SFEEU2018 Society for Endocrinology: Endocrine Update 2018 Poster Presentations (43 abstracts)
1Chelsea and Westminster Hospital, London, UK; 2Imperial College, London, UK.
Case history: A 51 year old lady was referred to Endocrinology with low plasma cortisol, hyperprolactinaemia and galactorrhoea. Extensive past medical history included primary hypothyroidism, B12 deficiency, diaphragmatic paralysis requiring NIV, recurrent aspergillomas, sino-atrial node disease with PPM, immunodeficiency, inflammatory arthropathy and autoimmune pancreatic insufficiency. She took numerous medications:- Itraconazole 100 mg daily, Levothyroxine 75 μg daily, Creon 10 mg tds, Risendronate 35 mg, Carbocisteine 750 mg 2 tds, Hydroxychloroquine 200 mg daily, Domperidone 10 mg tds, Lansoprazole 30 mg daily, Uniphyllin 200 mg bd, intermittent IVIG infusions and Prednisolone 7.5 mg daily. She was Cushingoid, normotensive with no postural hypotension, had expressible galactorrhoea and normal visual fields to confrontation.
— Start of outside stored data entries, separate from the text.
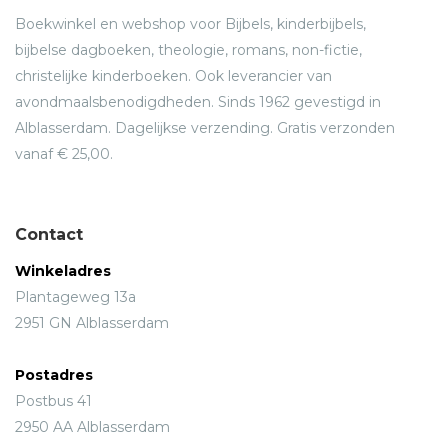
Boekwinkel en webshop voor Bijbels, kinderbijbels,
bijbelse dagboeken, theologie, romans, non-fictie,
christelijke kinderboeken. Ook leverancier van
avondmaalsbenodigdheden. Sinds 1962 gevestigd in
Alblasserdam. Dagelijkse verzending. Gratis verzonden
vanaf € 25,00.
Contact
Winkeladres
Plantageweg 13a
2951 GN Alblasserdam
Postadres
Postbus 41
2950 AA Alblasserdam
Investigations: Serum electrolytes were normal. Prolactin was markedly elevated at 4585 mu/l (normal range 100500). Short synacthen test showed undetectable ACTH and cortisol of <20 nmol/l at baseline, 60 nmol/l at 30 minutes and 74 nmol/l at 60 minutes. Basal pituitary function was otherwise normal. CT pituitary, performed due to MRI incompatible PPM, was normal with no macroadenoma or haemorrhage.
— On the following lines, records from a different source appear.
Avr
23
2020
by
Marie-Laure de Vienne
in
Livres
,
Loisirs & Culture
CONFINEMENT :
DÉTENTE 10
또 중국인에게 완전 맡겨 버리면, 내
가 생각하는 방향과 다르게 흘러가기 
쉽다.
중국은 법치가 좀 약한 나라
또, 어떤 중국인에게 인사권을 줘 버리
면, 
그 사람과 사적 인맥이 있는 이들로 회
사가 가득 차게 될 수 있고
Results and treatment: Exogenous Cushings Syndrome with adrenal suppression secondary to interaction between Itrazconazole and chronic corticosteroids and hyperprolactinaemia secondary to interaction between Itraconazole and Domperidone were diagnosed. Prolactin rapidly normalised on stopping domperidone. Attempts to wean glucocorticoid treatment, to improve Cushings and promote adrenal recovery, were hampered by flares of arthritis. Follow-up short synacthen test demonstrated persistent hypoadrenalism. She developed an episode of florid Cushings syndrome with proximal myopathy following administration of intra-articular steroid for joint pain by her rheumatologist. With glucocorticoid weaning (total hydrocortisone 20 mg daily) she developed postural hypotension. Electrolytes remained normal but aldosterone was undetectable (<60 pmol/l). This could represent primary adrenal insufficiency (on a background of autoimmunity) or adrenal atrophy with loss of mineralocorticoid, becoming symptomatic on switch from prednisolone to hydrocortisone and dose weaning. Plasma renin was not interpretable as she was taking Propranolol. Adrenal antibodies were negative. Fludrocortisone was introduced, but very small doses required as higher doses caused hypertension.
Conclusions and points for discussion: This case illustrates endocrine presentations of drug interactions. Itraconazole inhibits microsomal enzymes including CYP3A4, resulting in delayed metabolism of drugs including domperidone and steroids. In our patient this caused galactorrhoea, hyperprolactinaemia and symptomatic Cushings syndrome. We are developing patient alert cards to warn of such interactions. Itraconazole may also inhibit enzymes of steroidogenesis. Polypharmacy and co-morbidity can cause difficulties in diagnosis and management. MRI pituitary was contraindicated due to pacemaker and renin was uninterpretable due to propranolol.